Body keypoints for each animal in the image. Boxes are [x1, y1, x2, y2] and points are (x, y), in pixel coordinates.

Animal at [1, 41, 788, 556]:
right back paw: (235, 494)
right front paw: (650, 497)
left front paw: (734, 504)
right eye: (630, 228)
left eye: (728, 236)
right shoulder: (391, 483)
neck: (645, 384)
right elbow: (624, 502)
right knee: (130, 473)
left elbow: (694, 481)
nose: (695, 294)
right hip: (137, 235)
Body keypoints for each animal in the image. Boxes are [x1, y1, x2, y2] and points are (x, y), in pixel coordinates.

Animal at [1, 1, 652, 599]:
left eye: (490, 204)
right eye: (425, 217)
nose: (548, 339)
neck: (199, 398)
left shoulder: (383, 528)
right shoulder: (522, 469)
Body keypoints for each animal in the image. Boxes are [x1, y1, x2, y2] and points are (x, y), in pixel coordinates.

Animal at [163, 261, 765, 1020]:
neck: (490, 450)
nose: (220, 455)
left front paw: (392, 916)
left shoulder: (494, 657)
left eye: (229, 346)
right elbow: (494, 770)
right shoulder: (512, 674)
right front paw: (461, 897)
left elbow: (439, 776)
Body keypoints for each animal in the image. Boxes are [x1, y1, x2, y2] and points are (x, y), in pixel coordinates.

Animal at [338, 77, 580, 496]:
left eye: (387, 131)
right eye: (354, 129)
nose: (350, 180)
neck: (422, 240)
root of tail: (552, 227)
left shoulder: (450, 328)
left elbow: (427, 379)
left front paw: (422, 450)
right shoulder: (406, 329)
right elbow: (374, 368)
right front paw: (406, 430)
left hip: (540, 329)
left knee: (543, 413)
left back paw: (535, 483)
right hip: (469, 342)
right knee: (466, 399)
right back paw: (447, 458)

--------------------

◆ Exercise goal
Go through the listing and print each line exactly as it appears.

◆ Result of the exercise
Body keypoints for each animal in the image. Boxes are [x1, y1, x2, y2] and points are (x, y), in pixel coordinates.

Animal at [1, 41, 788, 556]:
right back paw: (235, 494)
right front paw: (650, 497)
left front paw: (734, 504)
right eye: (630, 228)
left eye: (728, 236)
right shoulder: (391, 483)
neck: (645, 384)
right elbow: (624, 502)
right knee: (130, 473)
left elbow: (694, 481)
nose: (695, 294)
right hip: (137, 235)
Body keypoints for each animal in the image. Boxes are [x1, y1, x2, y2] and points are (x, y), in pixel coordinates.

Animal at [1, 1, 652, 599]:
left eye: (490, 204)
right eye: (425, 217)
nose: (548, 339)
neck: (199, 398)
left shoulder: (383, 528)
right shoulder: (522, 469)
Body keypoints for each animal in the image. Boxes are [x1, y1, x2, y2] and points are (x, y), in pixel coordinates.

Animal at [163, 261, 765, 1020]:
neck: (490, 450)
nose: (220, 455)
left front paw: (392, 916)
left shoulder: (494, 657)
left eye: (229, 346)
right elbow: (494, 770)
right shoulder: (512, 674)
right front paw: (461, 897)
left elbow: (439, 776)
Body keypoints for each animal in the image. Boxes are [x1, y1, x2, y2] and points are (x, y), in pixel coordinates.

Animal at [338, 77, 580, 496]:
left eye: (387, 131)
right eye: (354, 129)
nose: (350, 180)
neck: (422, 240)
root of tail: (552, 227)
left shoulder: (450, 328)
left elbow: (427, 379)
left front paw: (422, 450)
right shoulder: (406, 329)
right elbow: (374, 368)
right front paw: (406, 430)
left hip: (540, 329)
left knee: (543, 413)
left back paw: (535, 483)
right hip: (469, 342)
right knee: (466, 399)
right back paw: (447, 458)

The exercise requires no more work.